Start of DATASET

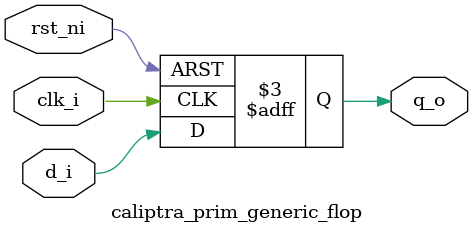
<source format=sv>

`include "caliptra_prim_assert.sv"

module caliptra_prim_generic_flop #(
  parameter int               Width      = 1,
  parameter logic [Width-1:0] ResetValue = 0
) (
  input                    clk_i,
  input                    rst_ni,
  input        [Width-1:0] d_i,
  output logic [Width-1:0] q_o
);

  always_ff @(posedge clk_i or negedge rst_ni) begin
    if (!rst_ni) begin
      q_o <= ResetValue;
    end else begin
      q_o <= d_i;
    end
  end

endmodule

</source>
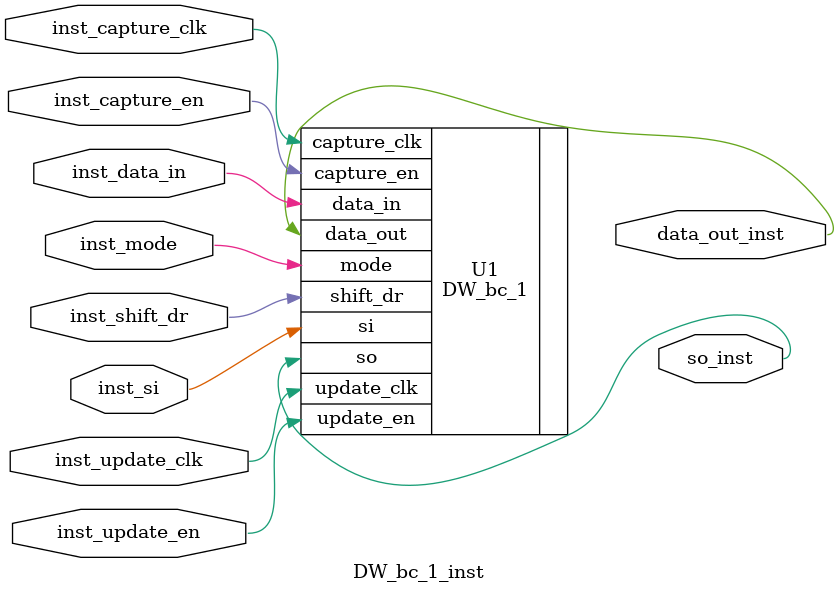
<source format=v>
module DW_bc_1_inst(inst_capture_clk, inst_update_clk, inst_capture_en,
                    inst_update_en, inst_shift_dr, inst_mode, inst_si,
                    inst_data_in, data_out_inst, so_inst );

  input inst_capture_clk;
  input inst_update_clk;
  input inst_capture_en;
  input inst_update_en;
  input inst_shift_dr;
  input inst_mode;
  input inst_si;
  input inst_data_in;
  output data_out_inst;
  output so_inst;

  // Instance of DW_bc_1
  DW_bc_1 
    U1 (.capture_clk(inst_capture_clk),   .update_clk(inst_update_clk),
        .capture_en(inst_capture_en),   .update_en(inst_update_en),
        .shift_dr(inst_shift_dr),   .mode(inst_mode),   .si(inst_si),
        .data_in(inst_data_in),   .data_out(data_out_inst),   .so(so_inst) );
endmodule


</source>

End of DATASET

◆ **DIRECTIVE**:
Gather, from the listing above, every line carrying the word "input".

◆ **YOUR SOLUTION**:
  input                    clk_i,
  input                    rst_ni,
  input        [Width-1:0] d_i,
  input inst_capture_clk;
  input inst_update_clk;
  input inst_capture_en;
  input inst_update_en;
  input inst_shift_dr;
  input inst_mode;
  input inst_si;
  input inst_data_in;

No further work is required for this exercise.